Q24: Analyse the contributions of these women to a sustainable future.

  • Identify the issues that concern these women.
  • What types of strategies did these women use?
  • Why do you think these women have been successful?

See other case studies of women working for a sustainable future from the report by the Women’s Environment and Development Organisation.

Reflection

Begin by opening your learning journal for this activity.

Completing the module: Look back through the activities and tasks to check that you have done them all and to change any that you think you can improve now that you have come to the end of the module.

Q25: Identify three reasons why the study of gender and sustainable development should be an important part of every person’s education.

Q26: Identify (i) a subject or syllabus, (ii) a grade level, and (iii) a syllabus topic where the topic of gender and sustainable futures may be taught.

Q27: Identify the name of a woman, women’s group or project that could be used as a case study to illustrate these topics. This could be a case study from this module or one that you know about from your own community or country.

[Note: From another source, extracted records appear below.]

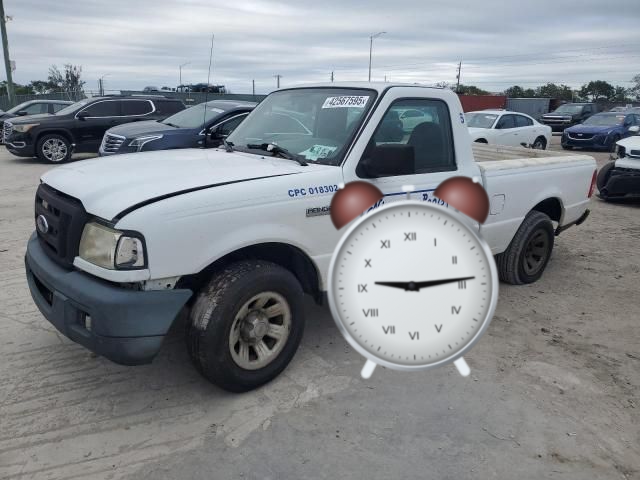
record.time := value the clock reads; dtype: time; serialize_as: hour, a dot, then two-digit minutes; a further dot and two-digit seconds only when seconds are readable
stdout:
9.14
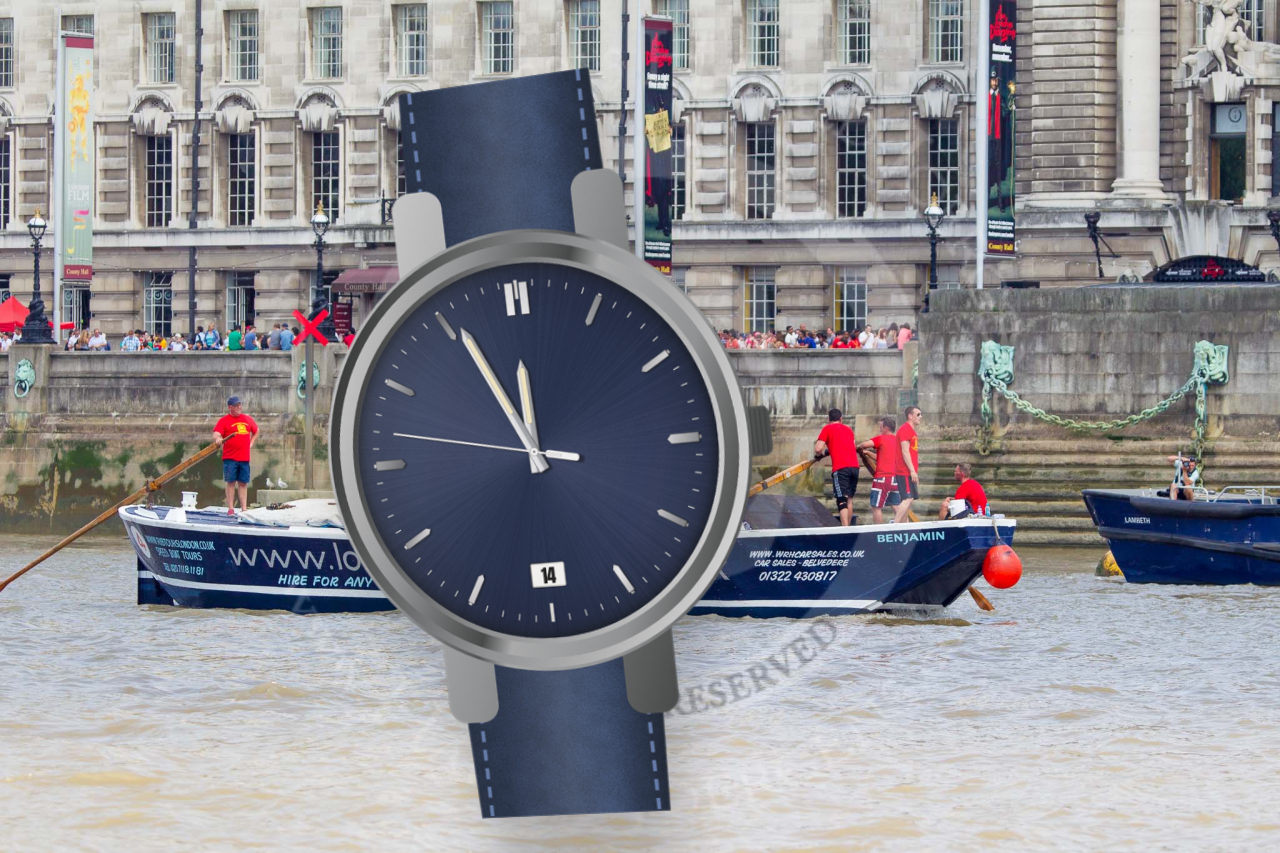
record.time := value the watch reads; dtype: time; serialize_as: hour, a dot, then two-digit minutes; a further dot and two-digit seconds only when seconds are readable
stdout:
11.55.47
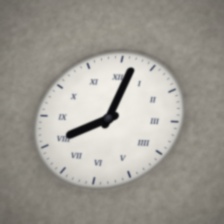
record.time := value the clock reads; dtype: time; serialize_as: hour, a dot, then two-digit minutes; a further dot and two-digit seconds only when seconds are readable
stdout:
8.02
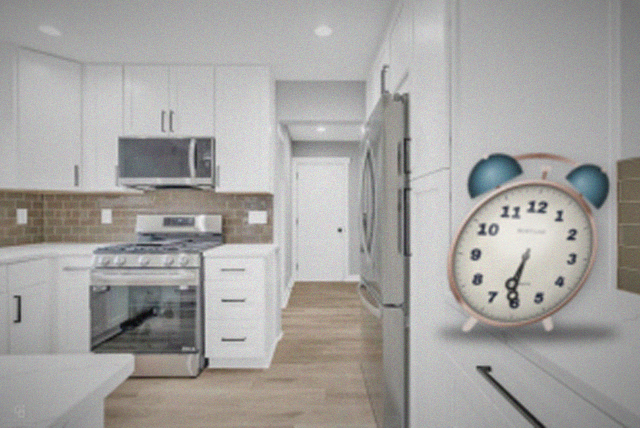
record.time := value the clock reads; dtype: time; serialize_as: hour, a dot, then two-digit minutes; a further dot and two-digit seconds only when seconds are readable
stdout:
6.31
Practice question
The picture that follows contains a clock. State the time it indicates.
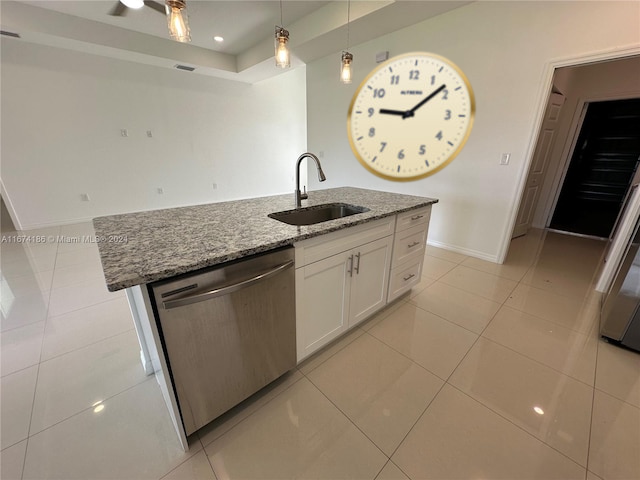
9:08
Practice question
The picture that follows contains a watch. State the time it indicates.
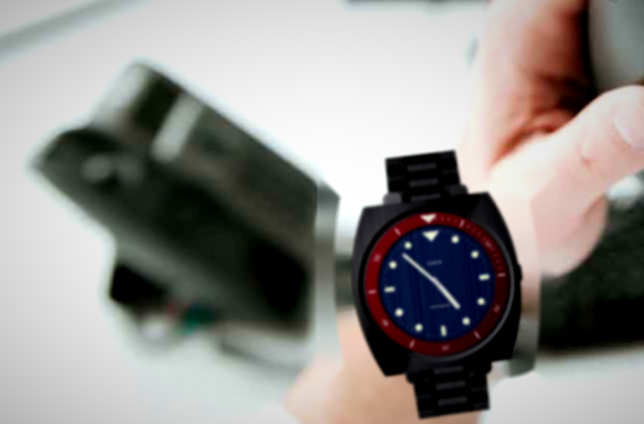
4:53
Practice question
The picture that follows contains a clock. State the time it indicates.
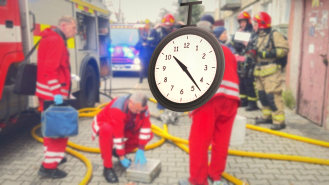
10:23
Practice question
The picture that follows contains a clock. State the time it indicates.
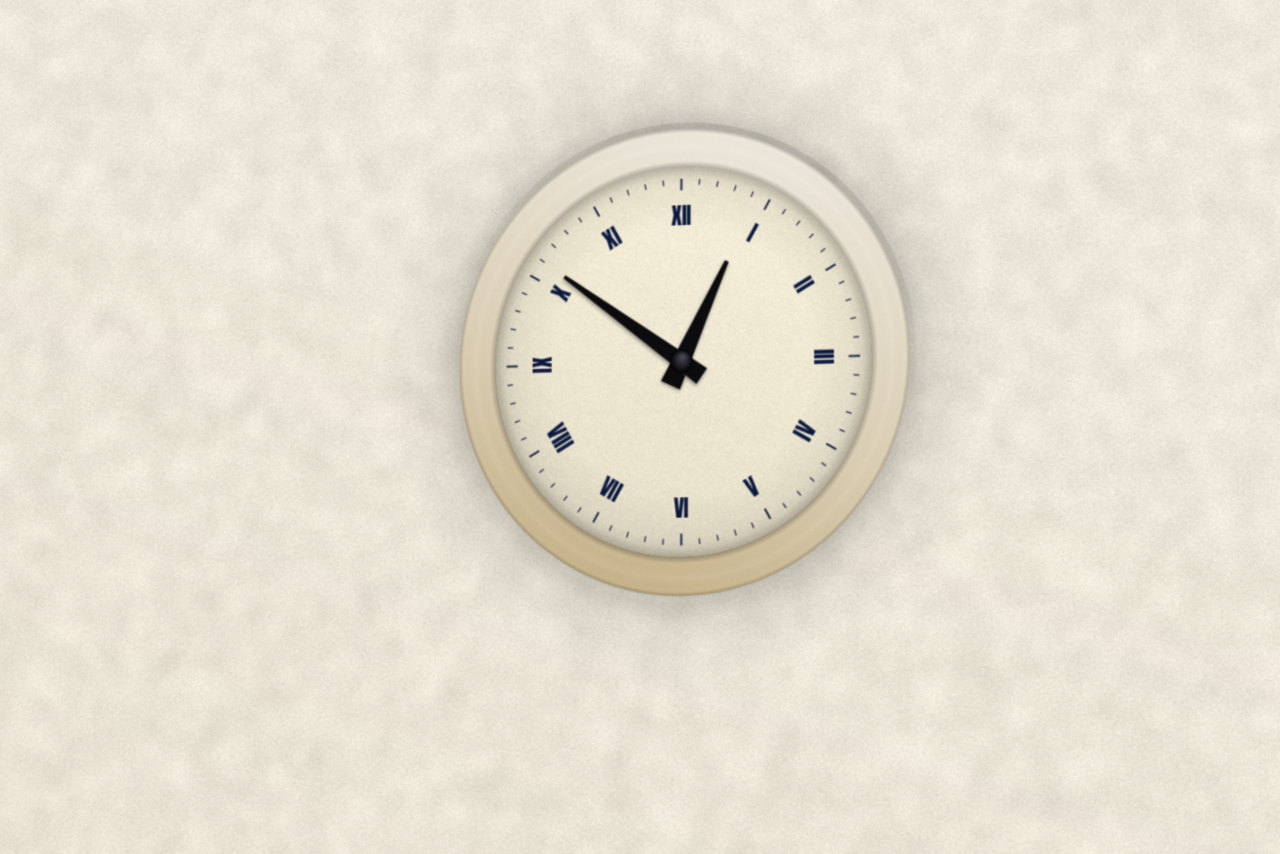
12:51
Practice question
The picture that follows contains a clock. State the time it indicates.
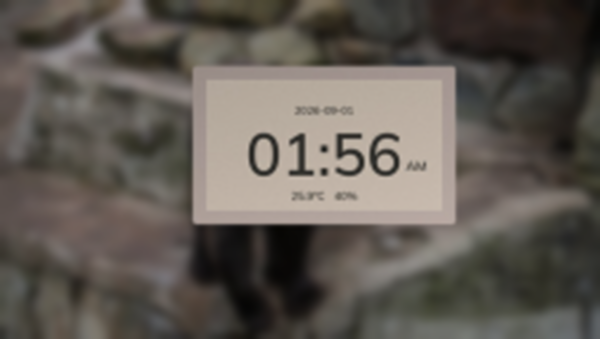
1:56
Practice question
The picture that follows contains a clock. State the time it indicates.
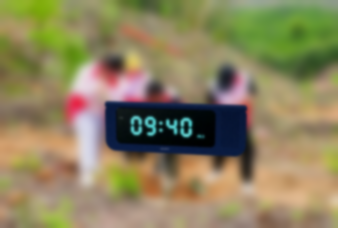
9:40
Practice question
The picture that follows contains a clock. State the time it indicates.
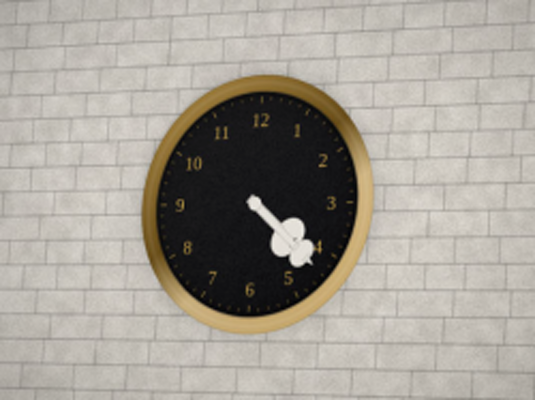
4:22
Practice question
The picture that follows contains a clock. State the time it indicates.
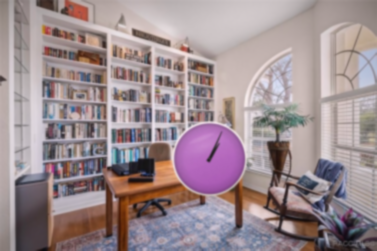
1:04
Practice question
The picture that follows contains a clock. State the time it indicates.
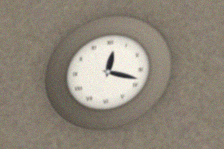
12:18
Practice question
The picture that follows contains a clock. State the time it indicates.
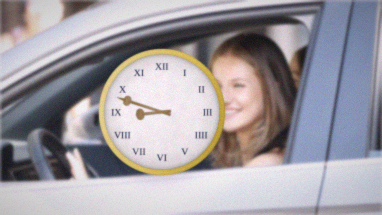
8:48
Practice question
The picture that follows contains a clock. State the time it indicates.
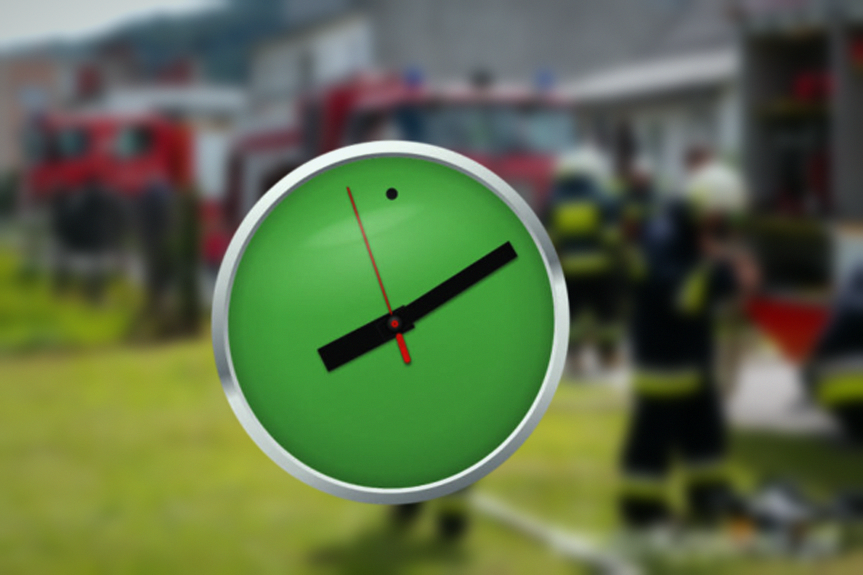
8:09:57
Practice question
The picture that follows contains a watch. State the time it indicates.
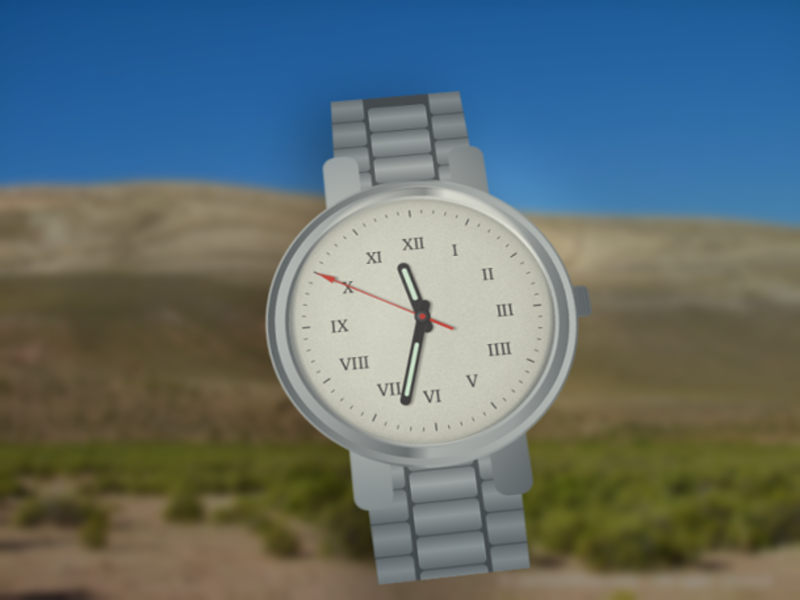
11:32:50
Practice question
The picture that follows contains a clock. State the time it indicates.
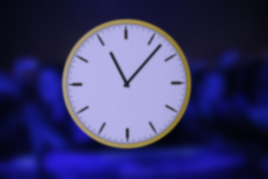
11:07
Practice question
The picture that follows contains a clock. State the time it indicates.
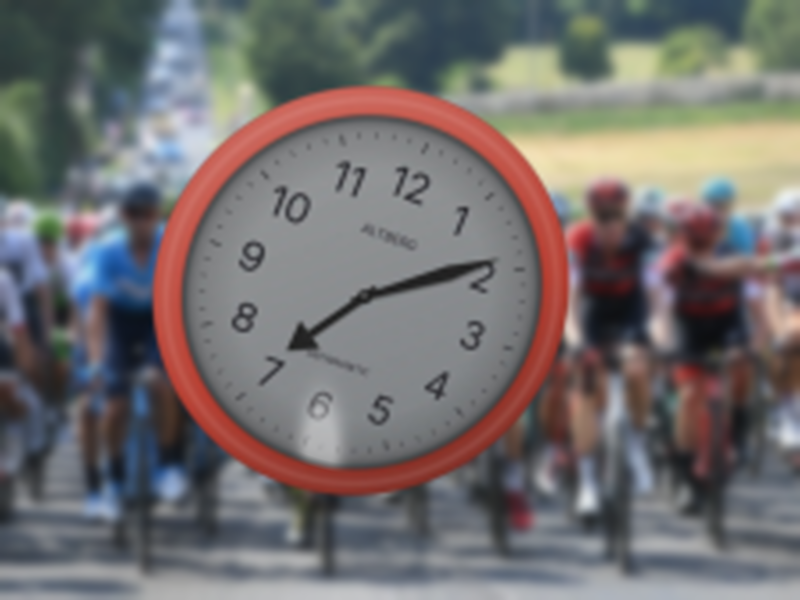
7:09
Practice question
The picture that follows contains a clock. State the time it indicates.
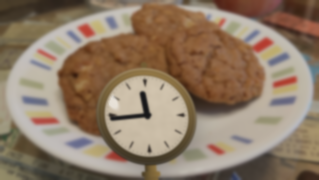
11:44
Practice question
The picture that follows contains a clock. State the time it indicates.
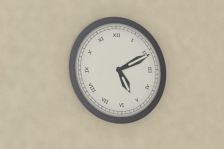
5:11
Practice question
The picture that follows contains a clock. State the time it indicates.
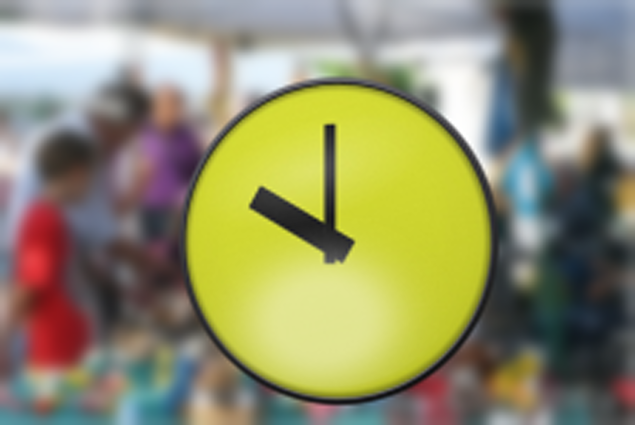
10:00
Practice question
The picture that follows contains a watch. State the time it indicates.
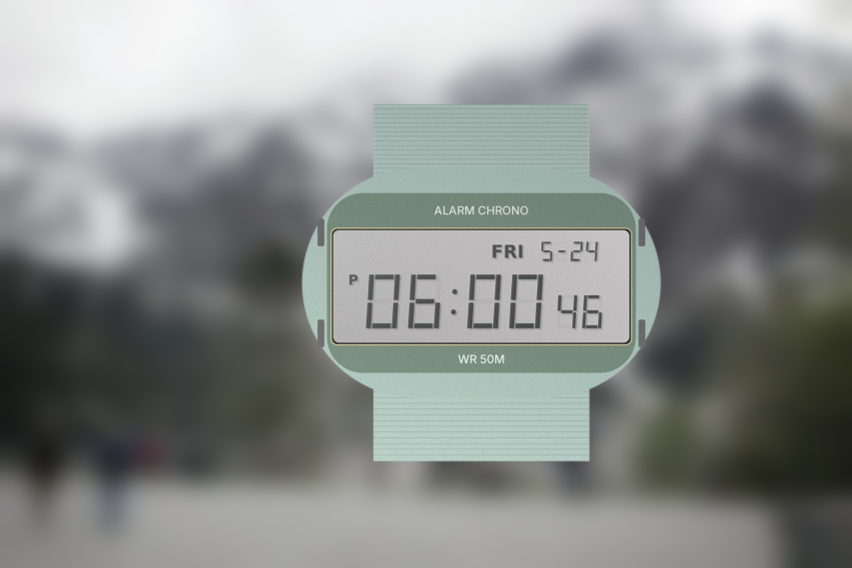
6:00:46
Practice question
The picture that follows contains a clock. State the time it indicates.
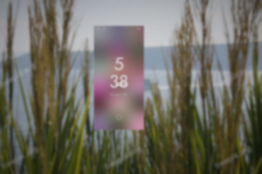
5:38
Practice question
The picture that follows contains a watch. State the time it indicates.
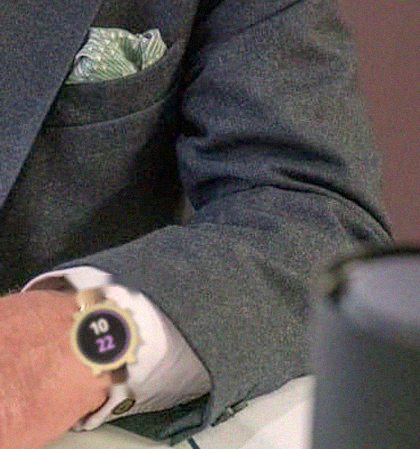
10:22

Q28: Explore the following gender issues in your school:

  • Are the experiences and contributions of girls and women included in text books used in your school? Are many textbooks written by women?
  • Are both boys and girls encouraged to enrol in the same types of classes (social studies, mathematics, science, sports, etc.) in your school? Does the school maintain records of enrolment patterns by gender for each subject area and course?
  • Does the rate of participation in programmes for gifted and talented students reflect the gender balance of the school?
  • Do the rates of participation in advanced mathematics and science courses reflect the gender balance of the school?
  • Do boys and girls participate equally in classroom discussions?
  • Do boys and girls participate equally in hands-on activities in settings such as science laboratories and computer classes?
  • Do girls get into trouble for the same reasons as boys? (For example, are loud voices, speaking out of turn, tardiness, and failure to complete assignments on time, treated uniformly?)
  • What proportion of student leadership positions in the school are held by boys and girls?
  • Do student clubs, organisations and extra curricular activities seem to attract boys and girls equally? If not, which activities attract boys and which girls? Why?
  • Is there gender equity in your school’s sports program? Is the attendance at girls’ events and boys’ events comparable?
  • Do teachers, counsellors, and administrators receive training in gender fairness?
  • Are there policies for reporting and responding to complaints of sexual harassment and sex discrimination?